This article provides best practices for eliciting constructive feedback and high survey response rates.
Think of it as a Partnership
Partner authentically and transparently with participants to achieve your desired goals. For example, make sure participants understand why you’re asking for their feedback, what you’re doing in response to it, and the role they can play in reviewing and responding to the data. Also, remind them often that responses are anonymous.
Ask participants to complete the survey synchronously, if possible, e.g. give them last 5 minutes of a team meeting to complete the survey.
Add the survey link and instructions to an existing shared system to treat is as a required assignment.
Offer an incentive for survey completion. Enter individuals who complete the survey into a raffle or offer a group-wide reward if they reach 80% completion.
Individuals won’t authentically engage with the survey unless they understand its purpose. Explain that:
You will use their feedback to learn how you can improve organizational conditions
You’re asking for feedback multiple times with the same questions so you can recognize whether the changes you’re making are working for them.
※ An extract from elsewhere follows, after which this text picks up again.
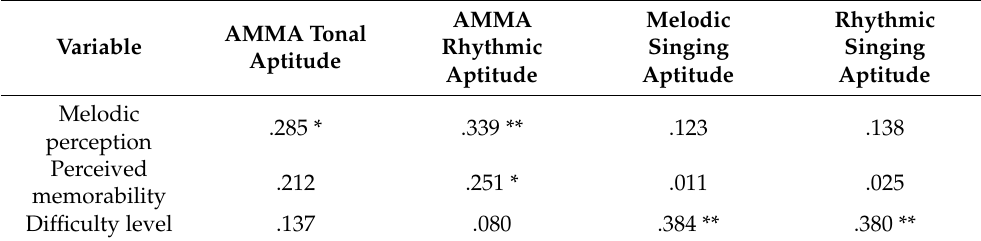
Table 5. The correlational analysis of the behavioral perceptual language ratings and the selected music variables. Rhythmic Melodic AMMA AMMA Tonal Singing Singing Rhythmic Variable Aptitude Aptitude Aptitude Aptitude Melodic .285 * .339 ** .123 .138 perception Perceived .212 .251 * .011 .025 memorability Difficulty level .137 .080 .384 ** .380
Their responses are anonymous: You will not know how any individual participant answered a given question.
You will debrief the results and be transparent about what you are doing well and what you are trying to improve.
Participants need to know that you are paying attention to their survey responses. Otherwise, they won't take the survey seriously, and their responses won't reflect how they really feel. Take time to show that you are listening, and they will tell you how to improve. They’ll also appreciate being heard.
Here are some ways to demonstrate listening:
Acknowledge and reference their feedback in group settings. For example, when you introduce a new practice, mention that you are starting the new practice because you heard in the survey that it was important.
Debrief the results and be transparent about areas where you are doing well and what you are trying to improve.
If you have questions, seek to understand and dig deeper through discussions, peer interviews, or focus groups. Avoid disregarding or explaining away feedback.